MATERIAL FOR THIS TASK:
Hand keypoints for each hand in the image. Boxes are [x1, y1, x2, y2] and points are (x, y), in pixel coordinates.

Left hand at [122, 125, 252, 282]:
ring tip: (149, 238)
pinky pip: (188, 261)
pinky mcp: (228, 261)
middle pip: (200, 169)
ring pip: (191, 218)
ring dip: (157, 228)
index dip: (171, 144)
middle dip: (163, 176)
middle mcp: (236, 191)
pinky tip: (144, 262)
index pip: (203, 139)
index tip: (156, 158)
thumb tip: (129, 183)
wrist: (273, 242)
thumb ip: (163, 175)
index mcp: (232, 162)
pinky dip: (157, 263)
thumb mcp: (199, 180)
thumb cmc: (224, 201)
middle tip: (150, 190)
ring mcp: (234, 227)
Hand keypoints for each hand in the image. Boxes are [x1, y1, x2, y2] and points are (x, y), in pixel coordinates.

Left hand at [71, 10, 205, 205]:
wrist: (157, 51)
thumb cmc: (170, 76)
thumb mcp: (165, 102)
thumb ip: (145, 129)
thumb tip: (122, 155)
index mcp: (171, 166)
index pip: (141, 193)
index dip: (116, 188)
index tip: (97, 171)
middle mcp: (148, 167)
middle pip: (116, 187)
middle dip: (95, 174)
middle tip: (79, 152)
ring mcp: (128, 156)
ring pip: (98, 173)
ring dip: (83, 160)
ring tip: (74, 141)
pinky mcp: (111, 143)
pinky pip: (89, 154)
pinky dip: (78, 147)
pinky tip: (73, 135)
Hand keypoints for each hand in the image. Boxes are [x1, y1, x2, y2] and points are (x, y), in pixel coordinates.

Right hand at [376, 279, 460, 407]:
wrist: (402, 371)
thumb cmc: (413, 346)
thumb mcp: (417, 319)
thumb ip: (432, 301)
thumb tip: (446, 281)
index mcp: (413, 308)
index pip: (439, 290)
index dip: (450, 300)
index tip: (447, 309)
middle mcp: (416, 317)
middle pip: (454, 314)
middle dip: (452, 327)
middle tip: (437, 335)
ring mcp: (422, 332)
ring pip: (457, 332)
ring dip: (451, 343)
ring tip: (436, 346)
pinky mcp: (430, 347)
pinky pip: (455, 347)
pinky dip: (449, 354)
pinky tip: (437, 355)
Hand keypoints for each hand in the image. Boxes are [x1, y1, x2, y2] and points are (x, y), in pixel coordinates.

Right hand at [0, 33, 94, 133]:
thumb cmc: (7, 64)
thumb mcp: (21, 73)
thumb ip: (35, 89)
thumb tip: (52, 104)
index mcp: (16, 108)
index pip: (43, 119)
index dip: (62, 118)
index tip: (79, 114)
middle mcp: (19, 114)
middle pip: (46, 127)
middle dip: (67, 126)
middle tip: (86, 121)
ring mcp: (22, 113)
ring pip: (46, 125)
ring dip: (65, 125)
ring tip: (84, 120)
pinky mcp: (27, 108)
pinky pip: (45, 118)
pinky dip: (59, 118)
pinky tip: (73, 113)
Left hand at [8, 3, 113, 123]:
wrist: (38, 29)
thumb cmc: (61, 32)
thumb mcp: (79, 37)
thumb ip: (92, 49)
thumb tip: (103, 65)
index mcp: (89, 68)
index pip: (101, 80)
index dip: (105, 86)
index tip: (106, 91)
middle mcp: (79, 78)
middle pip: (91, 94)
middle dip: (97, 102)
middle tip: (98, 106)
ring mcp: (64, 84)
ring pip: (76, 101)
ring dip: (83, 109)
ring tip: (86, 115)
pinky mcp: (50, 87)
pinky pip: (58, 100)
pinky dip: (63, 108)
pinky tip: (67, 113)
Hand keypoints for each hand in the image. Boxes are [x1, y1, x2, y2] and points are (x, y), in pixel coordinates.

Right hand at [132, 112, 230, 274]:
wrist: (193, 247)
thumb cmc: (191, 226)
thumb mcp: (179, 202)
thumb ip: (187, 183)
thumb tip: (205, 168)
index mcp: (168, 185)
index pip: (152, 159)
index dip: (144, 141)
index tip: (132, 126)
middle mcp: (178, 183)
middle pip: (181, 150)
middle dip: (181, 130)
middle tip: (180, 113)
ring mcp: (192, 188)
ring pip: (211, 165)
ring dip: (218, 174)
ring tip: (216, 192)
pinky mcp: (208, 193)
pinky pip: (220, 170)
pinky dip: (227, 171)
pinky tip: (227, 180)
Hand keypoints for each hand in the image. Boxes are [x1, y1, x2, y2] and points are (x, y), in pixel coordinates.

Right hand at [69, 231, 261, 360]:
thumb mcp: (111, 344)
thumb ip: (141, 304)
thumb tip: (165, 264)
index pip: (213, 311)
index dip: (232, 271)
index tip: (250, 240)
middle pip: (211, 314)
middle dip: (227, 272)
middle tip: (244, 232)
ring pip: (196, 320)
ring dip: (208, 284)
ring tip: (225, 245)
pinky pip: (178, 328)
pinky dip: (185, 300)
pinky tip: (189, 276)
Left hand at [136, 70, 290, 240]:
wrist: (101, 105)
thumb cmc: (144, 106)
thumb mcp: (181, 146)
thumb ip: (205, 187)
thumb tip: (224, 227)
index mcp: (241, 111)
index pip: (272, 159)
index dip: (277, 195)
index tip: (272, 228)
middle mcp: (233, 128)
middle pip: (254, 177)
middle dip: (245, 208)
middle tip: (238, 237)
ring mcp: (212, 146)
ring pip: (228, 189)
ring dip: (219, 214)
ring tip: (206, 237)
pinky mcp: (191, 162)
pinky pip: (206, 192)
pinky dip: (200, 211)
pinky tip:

PROBLEM: The reply should hold only the lines from the beginning of the listing above through the line with "thumb mcp: (21, 73)", each one written exactly as it appears.

WRITTEN SOLUTION:
Hand keypoints for each hand in the image. Boxes are [x1, y1, x2, y2] and points are (x, y), in pixel coordinates.

Left hand at [122, 125, 252, 282]:
ring tip: (149, 238)
pinky pip: (188, 261)
pinky mcp: (228, 261)
middle pip: (200, 169)
ring pip: (191, 218)
ring dip: (157, 228)
index dip: (171, 144)
middle dip: (163, 176)
middle mcp: (236, 191)
pinky tip: (144, 262)
index pip: (203, 139)
index tip: (156, 158)
thumb tip: (129, 183)
wrist: (273, 242)
thumb ip: (163, 175)
index mcp: (232, 162)
pinky dip: (157, 263)
thumb mcp: (199, 180)
thumb cmc: (224, 201)
middle tip: (150, 190)
ring mcp: (234, 227)
Hand keypoints for each hand in the image. Boxes are [x1, y1, x2, y2] and points are (x, y), in pixel coordinates.

Left hand at [71, 10, 205, 205]:
wrist: (157, 51)
thumb cmc: (170, 76)
thumb mcp: (165, 102)
thumb ip: (145, 129)
thumb tip: (122, 155)
index mcp: (171, 166)
index pip: (141, 193)
index dip: (116, 188)
index tip: (97, 171)
middle mcp: (148, 167)
middle pip: (116, 187)
middle dip: (95, 174)
middle tip: (79, 152)
ring mcp: (128, 156)
ring pip: (98, 173)
ring dip: (83, 160)
ring tip: (74, 141)
pinky mcp: (111, 143)
pinky pip: (89, 154)
pinky dip: (78, 147)
pinky tip: (73, 135)
Hand keypoints for each hand in the image. Boxes are [x1, y1, x2, y2] and points are (x, y), in pixel coordinates.

Right hand at [376, 279, 460, 407]:
wrist: (402, 371)
thumb cmc: (413, 346)
thumb mcp: (417, 319)
thumb ip: (432, 301)
thumb tip: (446, 281)
index mcp: (413, 308)
index pip: (439, 290)
index dip: (450, 300)
index tip: (447, 309)
middle mcp: (416, 317)
middle pip: (454, 314)
middle dip: (452, 327)
middle tip: (437, 335)
ring mcp: (422, 332)
ring pip: (457, 332)
ring dip: (451, 343)
ring tip: (436, 346)
pinky mcp: (430, 347)
pinky pip: (455, 347)
pinky dip: (449, 354)
pinky tip: (437, 355)
Hand keypoints for each hand in the image. Boxes are [x1, y1, x2, y2] and points are (x, y), in pixel coordinates.

Right hand at [0, 33, 94, 133]:
thumb cmc: (7, 64)
thumb mcp: (21, 73)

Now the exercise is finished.